■ EXTRAIT DU DOCUMENT ■
■ ■ ■ ■

Penseur de la déraison numérique depuis une dizaine d’années, Eric Sadin publie le Désert de nous-mêmes aux éditions l’Echappée, après plusieurs essais remarqués comme la Silicolonisation du monde (2016) ou la Vie spectrale (Grasset, 2023). Cette fois, le philosophe, vu par les uns comme un prophète de malheur et par les autres comme un lanceur d’alerte extralucide, livre une puissante critique de l’avènement de l’intelligence artificielle, qu’il avait initiée avec l’Intelligence artificielle ou l’Enjeu du siècle (l’Echappée, 2018).
Il voit dans les IA génératives un tournant anthropologique majeur, et très inquiétant, de la condition humaine : pour la première fois dans l’histoire du monde, des systèmes apprenants s’appuyant sur de gigantesques bases de données formulent massivement du langage, de la connaissance et des images, et sont en mesure de nous remplacer dans une multitude de métiers, à commencer par ceux de l’éducation.

■ ■ ■ ■

■ LIGNES FOURNIES ■
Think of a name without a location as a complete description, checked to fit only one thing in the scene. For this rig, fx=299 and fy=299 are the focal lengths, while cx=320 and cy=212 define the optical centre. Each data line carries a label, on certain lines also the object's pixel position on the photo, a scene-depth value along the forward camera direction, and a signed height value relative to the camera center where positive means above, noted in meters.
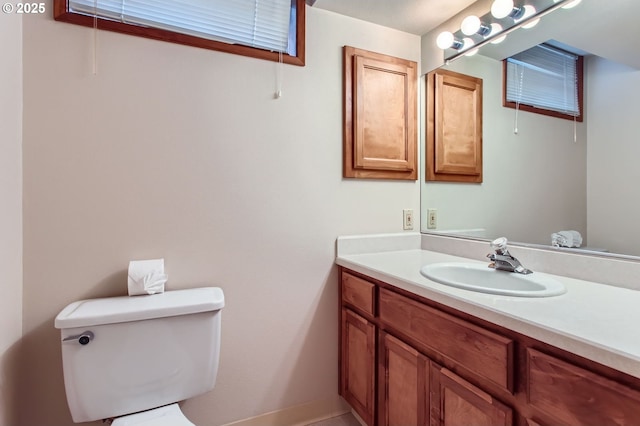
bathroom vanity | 0.62 -0.38
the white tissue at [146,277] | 1.16 -0.26
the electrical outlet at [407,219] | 1.81 -0.05
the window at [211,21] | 1.19 +0.84
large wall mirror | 1.07 +0.26
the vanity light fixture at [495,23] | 1.30 +0.91
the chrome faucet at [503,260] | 1.21 -0.20
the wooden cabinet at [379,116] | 1.63 +0.54
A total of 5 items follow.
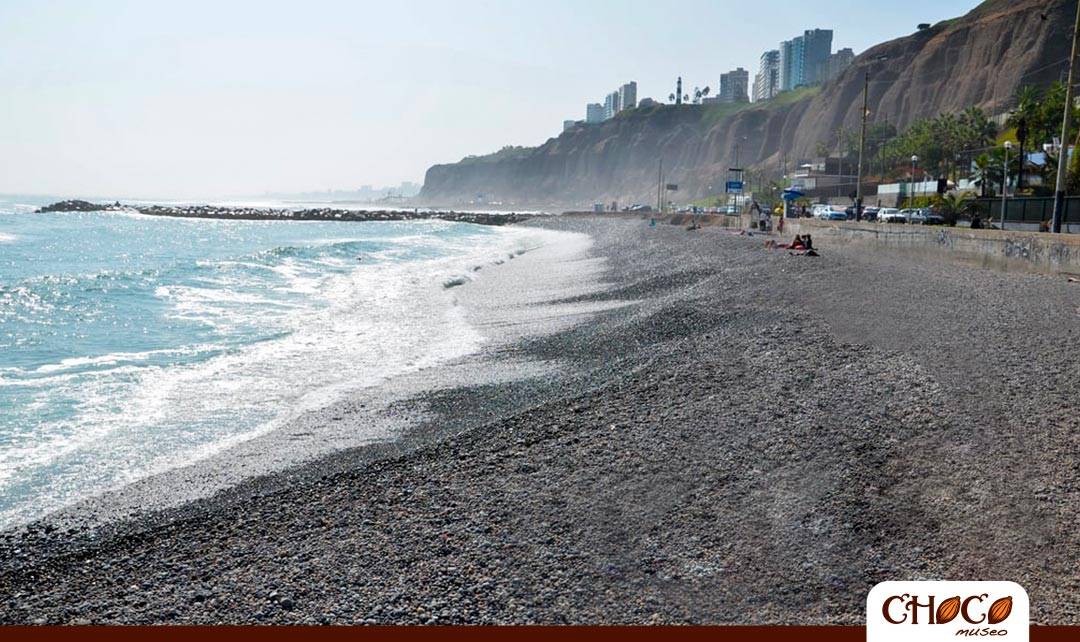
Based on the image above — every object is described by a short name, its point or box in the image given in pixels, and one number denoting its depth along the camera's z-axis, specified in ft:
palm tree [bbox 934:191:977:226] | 155.94
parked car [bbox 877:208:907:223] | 156.89
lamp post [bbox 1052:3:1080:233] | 71.87
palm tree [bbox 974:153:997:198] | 193.49
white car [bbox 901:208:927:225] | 154.20
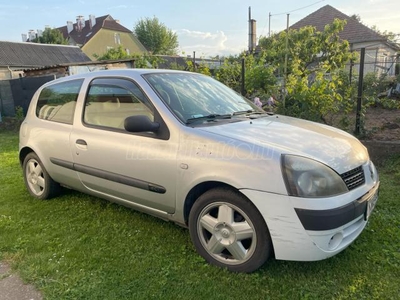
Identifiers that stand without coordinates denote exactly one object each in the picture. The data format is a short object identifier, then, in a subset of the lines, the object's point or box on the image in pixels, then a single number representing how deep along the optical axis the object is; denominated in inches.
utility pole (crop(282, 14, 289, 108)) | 247.0
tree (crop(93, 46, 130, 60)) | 1049.3
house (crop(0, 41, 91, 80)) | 1048.2
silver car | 86.7
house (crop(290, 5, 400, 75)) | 869.8
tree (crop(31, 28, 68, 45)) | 1645.1
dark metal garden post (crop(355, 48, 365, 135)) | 218.5
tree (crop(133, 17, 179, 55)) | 2172.7
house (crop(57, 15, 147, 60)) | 1692.7
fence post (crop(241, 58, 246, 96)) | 282.6
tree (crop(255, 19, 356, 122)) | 222.7
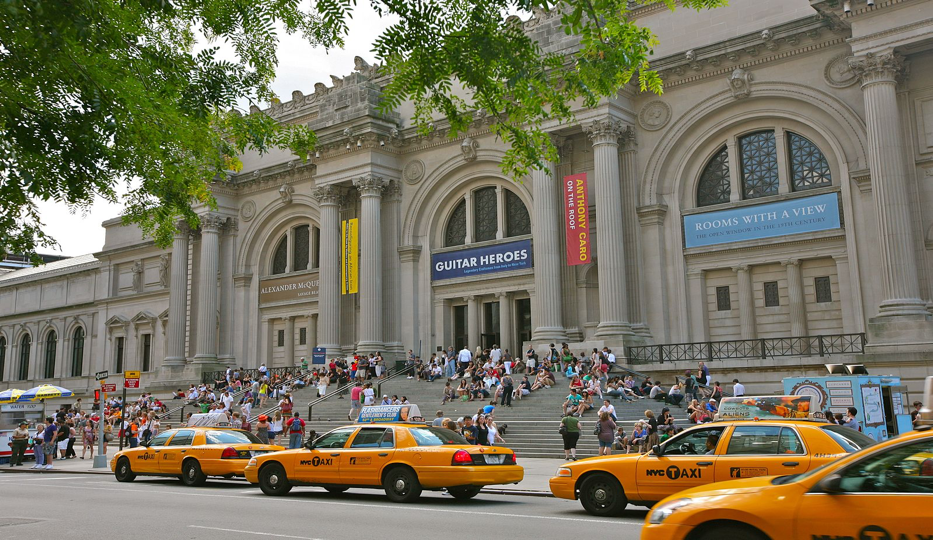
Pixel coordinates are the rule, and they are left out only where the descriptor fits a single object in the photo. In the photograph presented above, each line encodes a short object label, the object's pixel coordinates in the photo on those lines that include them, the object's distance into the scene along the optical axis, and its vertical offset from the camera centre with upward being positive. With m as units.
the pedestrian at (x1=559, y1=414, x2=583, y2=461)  21.31 -0.54
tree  8.71 +4.04
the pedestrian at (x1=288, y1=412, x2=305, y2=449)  23.89 -0.43
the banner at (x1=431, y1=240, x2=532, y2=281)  36.19 +6.76
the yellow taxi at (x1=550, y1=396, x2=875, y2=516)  10.84 -0.70
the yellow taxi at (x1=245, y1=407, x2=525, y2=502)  13.88 -0.84
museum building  26.81 +8.22
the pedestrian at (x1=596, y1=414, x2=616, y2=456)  20.36 -0.51
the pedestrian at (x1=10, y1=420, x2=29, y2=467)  27.89 -0.72
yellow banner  39.91 +7.47
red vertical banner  32.50 +7.37
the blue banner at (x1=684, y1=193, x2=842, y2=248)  28.88 +6.60
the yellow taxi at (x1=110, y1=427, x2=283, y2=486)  17.91 -0.76
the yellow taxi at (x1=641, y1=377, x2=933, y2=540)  5.88 -0.70
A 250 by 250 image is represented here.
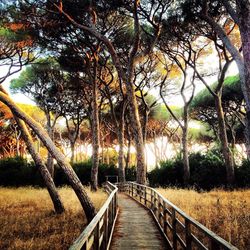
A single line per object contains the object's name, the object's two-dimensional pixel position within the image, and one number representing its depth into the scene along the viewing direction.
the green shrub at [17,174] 25.73
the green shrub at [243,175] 17.23
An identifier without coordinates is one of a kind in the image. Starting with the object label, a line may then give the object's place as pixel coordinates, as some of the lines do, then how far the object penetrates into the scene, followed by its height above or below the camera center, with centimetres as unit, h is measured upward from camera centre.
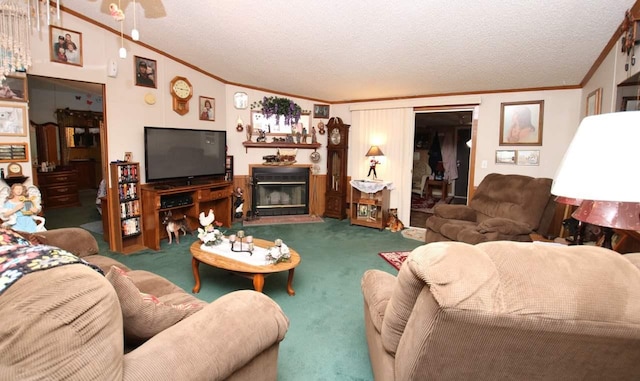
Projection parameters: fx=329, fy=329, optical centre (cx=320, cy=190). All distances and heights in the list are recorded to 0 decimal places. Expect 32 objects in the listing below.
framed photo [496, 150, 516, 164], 467 +10
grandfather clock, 587 -15
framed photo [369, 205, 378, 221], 546 -85
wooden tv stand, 407 -61
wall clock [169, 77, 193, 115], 441 +90
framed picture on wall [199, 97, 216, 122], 489 +76
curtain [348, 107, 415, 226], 544 +30
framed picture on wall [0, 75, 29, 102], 296 +62
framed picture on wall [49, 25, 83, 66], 327 +113
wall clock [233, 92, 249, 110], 540 +98
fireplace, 569 -53
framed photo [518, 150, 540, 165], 454 +9
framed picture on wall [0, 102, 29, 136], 298 +35
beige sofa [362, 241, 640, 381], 81 -37
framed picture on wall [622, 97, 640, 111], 220 +43
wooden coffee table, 254 -84
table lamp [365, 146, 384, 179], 547 +9
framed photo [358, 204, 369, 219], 557 -84
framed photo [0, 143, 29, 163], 302 +4
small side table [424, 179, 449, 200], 797 -60
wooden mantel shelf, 553 +26
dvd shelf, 380 -57
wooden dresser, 616 -59
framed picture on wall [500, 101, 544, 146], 451 +56
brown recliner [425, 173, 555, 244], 331 -57
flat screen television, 410 +8
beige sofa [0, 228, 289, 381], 75 -52
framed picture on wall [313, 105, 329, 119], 606 +91
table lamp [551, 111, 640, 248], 97 +0
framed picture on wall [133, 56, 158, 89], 398 +108
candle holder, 291 -76
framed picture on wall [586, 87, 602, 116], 312 +63
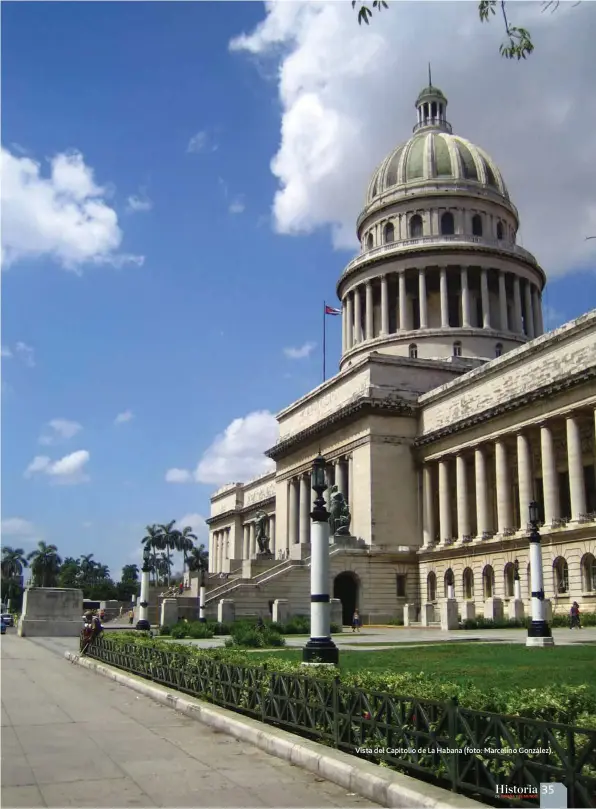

■ ■ ■ ■

■ TÂCHE À ACCOMPLIR ■
D'après l'extrait du document, en quelle année Eric Sadin a-t-il publié la Vie spectrale ?

■ RÉPONSE RÉDIGÉE ■
En 2023.